During adolescence, generally 10 to 20 years old, the limbic system, or that part of the brain responsible for emotion, is more powerful because the frontal lobes aren't able to filter visceral responses, Etcoff explains. This makes adolescents more susceptible to peer pressure and more inclined toward instant gratification. That's why many adolescents become clumsy, impulsive, immature risk-takers who will do almost anything to fit in with the crowd, Etcoff says.
"The older you get the fewer risks you take," Etcoff explains. "With teens, they don't see beyond their nose. They're now oriented. They say, `Let's do it now, this is a blast, let's do it.' They actually act without thinking. Their brains aren't developed enough to think beyond `I shouldn't carry a gun, I shouldn't drink and drive.' "
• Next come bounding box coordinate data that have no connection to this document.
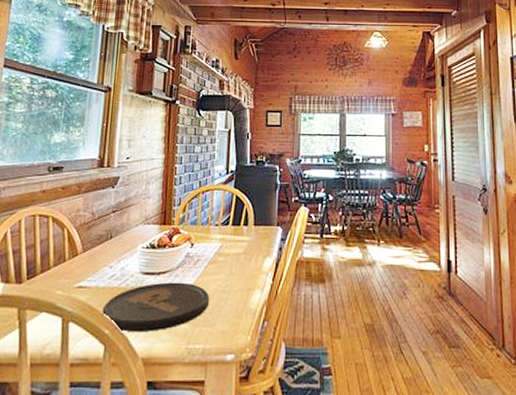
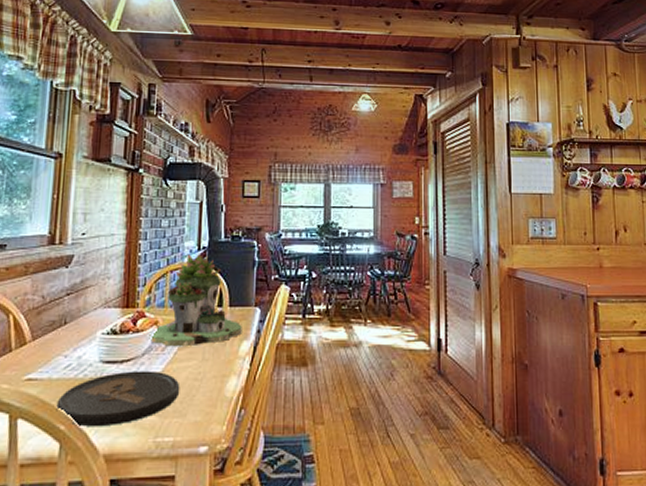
succulent planter: none [183,177,266,262] -> present [149,254,242,347]

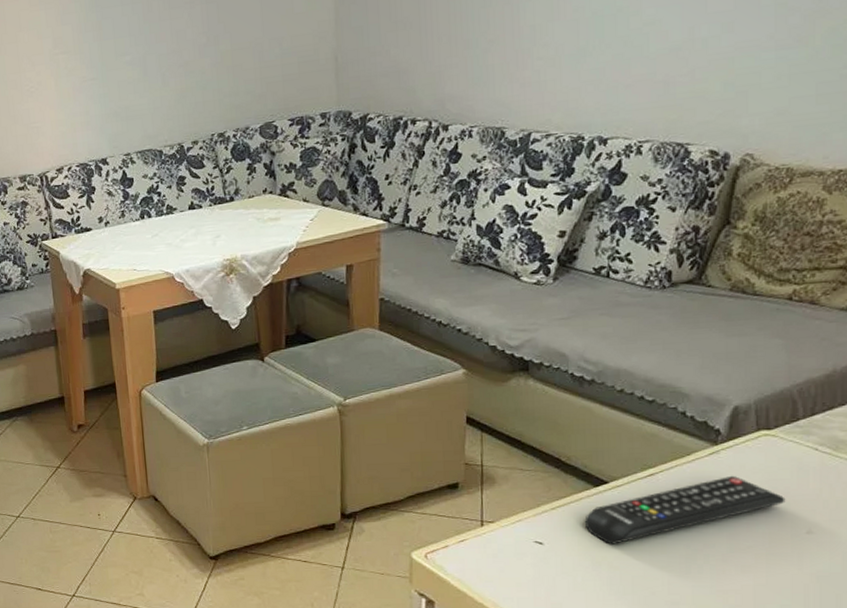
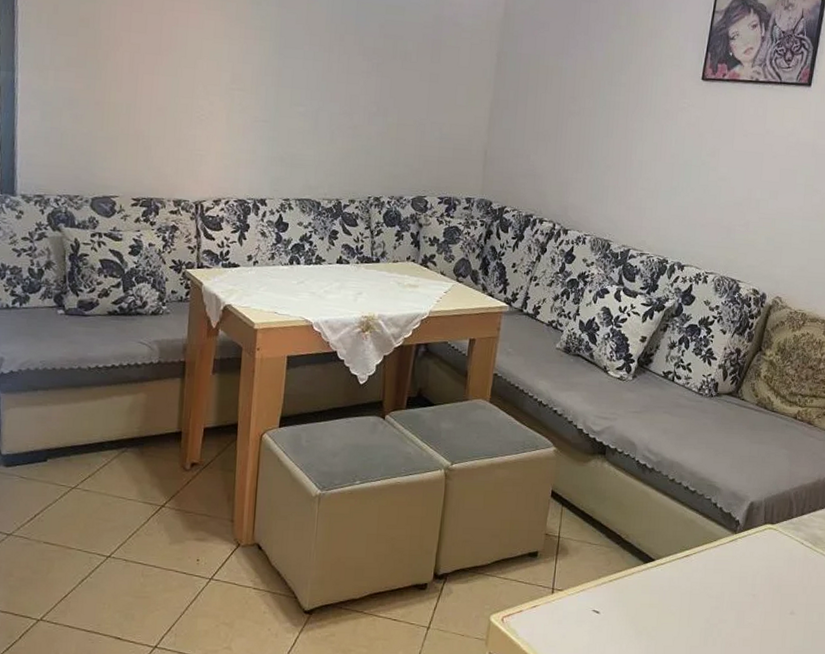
remote control: present [584,475,786,545] -> none [633,560,779,616]

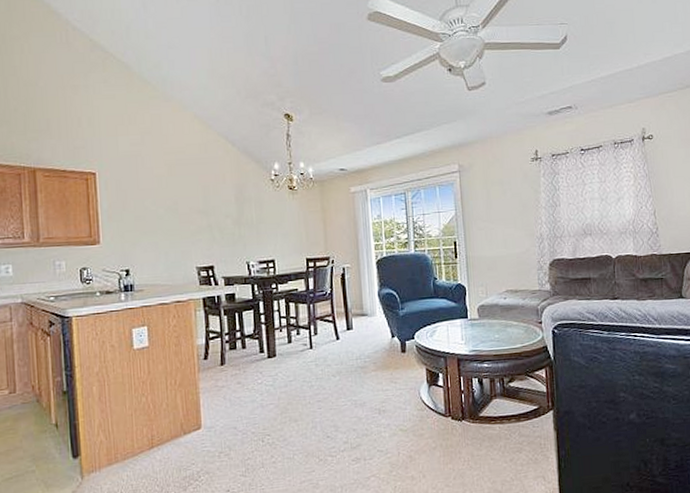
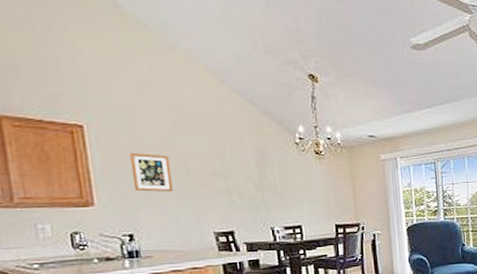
picture frame: none [130,194,164,230] -> present [129,152,174,193]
While nobody needed research to know that teens are different from adults, the findings help by partially explaining the reasons why, Etcoff says. It also raises the issue of when teens should begin taking on adult responsibilities, such as driving.
"They're more dangerous by being teenagers, they can now start using drugs, can start having unprotected sex, they get driver's licenses," Etcoff says, adding that the research "makes a good argument for graduated driver's licenses."
Mike Males, a sociologist at the University of California, Santa Cruz and senior researcher for the Center on Juvenile and Criminal Justice, says current research findings overshadow previous research that showed teens can be much like adults when it comes to decision making and planning.
"This is very speculative, it's been way overextended by some researchers. We don't know enough," Males says. "There's no particular pattern that shows adolescents are any more peer driven or impulsive than adults. Everybody takes off the table the risks adults take. I think a general statement is that there are advantages to the adult brain and advantages to the child brain."
Etcoff and Sowell each agree the research is only the beginning of understanding normal adolescent development, adding that it doesn't begin to explain abnormal behavior or take into account adult behavior.
The research can't explain why adolescents carry guns to school and open fire on classmates or crash planes into buildings, as a 15-year-old did shortly after Sept. 11, 2001, Sowell says.
"There may be larger societal points we can address at some point but not now," Sowell says.